Ao tratar com ternura a luta do outro, a nossa fica mais leve

Ao tratar com ternura a luta do outro, a nossa fica mais leve

A criança chora. O telefone pifa. A luz se apaga. É preciso trocar a fralda, a bateria do celular, a lâmpada. Na mesa, quatro boletos em aberto, mas a grana do freela pagou só o conserto do telhado. Época de chuva complica tudo. A cabeça explode, o cansaço bate e Ana tem a certeza irrefutável: todo o caos do universo resolveu fixar residência em sua vida. Na casa ao lado, o vizinho chora a doença da mãe que, em dolorosa coincidência, chegou no mesmo mês do divórcio que tem lhe tirado a paz. Pela manhã, ao colocar o lixo fora, um olhar carinhoso representaria a complacência de que Ana precisa. O vizinho passa. Ela anseia por atenção, por alguém que pergunte como está. Ele, de cabeça baixa e boca cerrada, limita o contato a um aceno seco. “Grosseiro”, pensa Ana, enquanto o homem segue sem pensar em nada.

A todo momento alguém espera do mundo o alento que falta.
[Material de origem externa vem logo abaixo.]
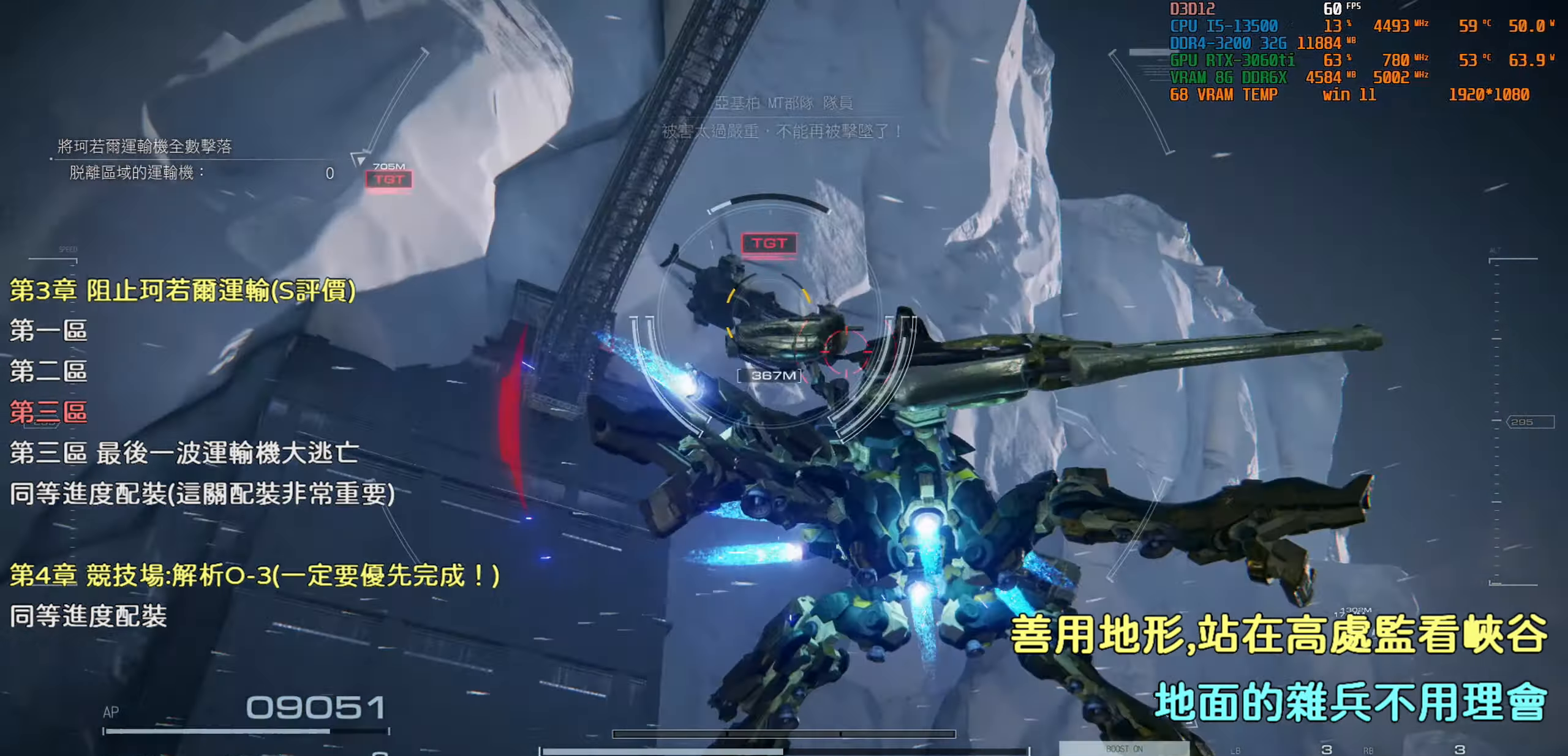
Gameplay with a controller (PlayStation layout); each line is a JSON object with the inputs held at the frame after it. "events" lists button and stick changes between this image and that frame as [ms after this image, input, new state], when the widget could be followed in between.
{"buttons": [], "left_stick": "up-right", "right_stick": "center", "events": [[350, "R1", "down"], [450, "R1", "up"]]}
Aguardamos que pesares sejam amenizados pela compreensão alheia, pela boa vontade do outro em preencher com graciosidade buracos incômodos. Que bom seria se a cada dia ruim encontrássemos pelas ruas sorrisos sinceros, se para cada briga em casa houvesse uma praça com pipoqueiro simpático e balões coloridos. Por toda parte, porém, há gente passando por males e tropeços. No nosso egoísmo ora proposital, ora inconsciente, ditamos a regra do jogo como juízes de um time só. Desejamos que nossa cara amarrada seja aceita e remediada, mas torcemos o nariz para quem, do outro lado do tabuleiro, externa com humor azedo as turbulências do caminho.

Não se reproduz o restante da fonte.